About this task
The expected response is the full set of records, unchanged.

Information provided
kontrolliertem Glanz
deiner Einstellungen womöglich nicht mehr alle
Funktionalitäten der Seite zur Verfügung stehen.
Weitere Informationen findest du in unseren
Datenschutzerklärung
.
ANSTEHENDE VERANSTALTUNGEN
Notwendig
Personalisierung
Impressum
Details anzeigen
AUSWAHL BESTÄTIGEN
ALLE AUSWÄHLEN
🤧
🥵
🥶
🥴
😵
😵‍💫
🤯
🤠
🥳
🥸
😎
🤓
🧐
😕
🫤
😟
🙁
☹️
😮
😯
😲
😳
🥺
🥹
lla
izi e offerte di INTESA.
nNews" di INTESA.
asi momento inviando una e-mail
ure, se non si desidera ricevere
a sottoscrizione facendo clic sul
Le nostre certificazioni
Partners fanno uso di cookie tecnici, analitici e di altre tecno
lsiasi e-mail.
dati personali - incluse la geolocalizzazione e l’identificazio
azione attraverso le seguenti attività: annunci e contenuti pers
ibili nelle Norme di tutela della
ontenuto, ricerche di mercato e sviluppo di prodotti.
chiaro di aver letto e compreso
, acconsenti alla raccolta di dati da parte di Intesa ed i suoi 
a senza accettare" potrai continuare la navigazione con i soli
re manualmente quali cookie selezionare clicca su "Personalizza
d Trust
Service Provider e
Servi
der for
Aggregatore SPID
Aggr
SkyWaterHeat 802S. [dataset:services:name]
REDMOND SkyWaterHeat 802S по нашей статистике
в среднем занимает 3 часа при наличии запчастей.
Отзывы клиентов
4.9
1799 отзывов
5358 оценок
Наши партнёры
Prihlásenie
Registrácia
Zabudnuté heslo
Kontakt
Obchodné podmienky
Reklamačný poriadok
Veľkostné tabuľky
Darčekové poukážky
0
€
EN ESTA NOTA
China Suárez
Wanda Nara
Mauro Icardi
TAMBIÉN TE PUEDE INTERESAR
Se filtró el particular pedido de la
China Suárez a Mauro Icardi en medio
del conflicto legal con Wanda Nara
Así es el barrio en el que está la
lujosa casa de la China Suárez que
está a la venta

Finished task
kontrolliertem Glanz
deiner Einstellungen womöglich nicht mehr alle
Funktionalitäten der Seite zur Verfügung stehen.
Weitere Informationen findest du in unseren
Datenschutzerklärung
.
ANSTEHENDE VERANSTALTUNGEN
Notwendig
Personalisierung
Impressum
Details anzeigen
AUSWAHL BESTÄTIGEN
ALLE AUSWÄHLEN
🤧
🥵
🥶
🥴
😵
😵‍💫
🤯
🤠
🥳
🥸
😎
🤓
🧐
😕
🫤
😟
🙁
☹️
😮
😯
😲
😳
🥺
🥹
lla
izi e offerte di INTESA.
nNews" di INTESA.
asi momento inviando una e-mail
ure, se non si desidera ricevere
a sottoscrizione facendo clic sul
Le nostre certificazioni
Partners fanno uso di cookie tecnici, analitici e di altre tecno
lsiasi e-mail.
dati personali - incluse la geolocalizzazione e l’identificazio
azione attraverso le seguenti attività: annunci e contenuti pers
ibili nelle Norme di tutela della
ontenuto, ricerche di mercato e sviluppo di prodotti.
chiaro di aver letto e compreso
, acconsenti alla raccolta di dati da parte di Intesa ed i suoi 
a senza accettare" potrai continuare la navigazione con i soli
re manualmente quali cookie selezionare clicca su "Personalizza
d Trust
Service Provider e
Servi
der for
Aggregatore SPID
Aggr
SkyWaterHeat 802S. [dataset:services:name]
REDMOND SkyWaterHeat 802S по нашей статистике
в среднем занимает 3 часа при наличии запчастей.
Отзывы клиентов
4.9
1799 отзывов
5358 оценок
Наши партнёры
Prihlásenie
Registrácia
Zabudnuté heslo
Kontakt
Obchodné podmienky
Reklamačný poriadok
Veľkostné tabuľky
Darčekové poukážky
0
€
EN ESTA NOTA
China Suárez
Wanda Nara
Mauro Icardi
TAMBIÉN TE PUEDE INTERESAR
Se filtró el particular pedido de la
China Suárez a Mauro Icardi en medio
del conflicto legal con Wanda Nara
Así es el barrio en el que está la
lujosa casa de la China Suárez que
está a la venta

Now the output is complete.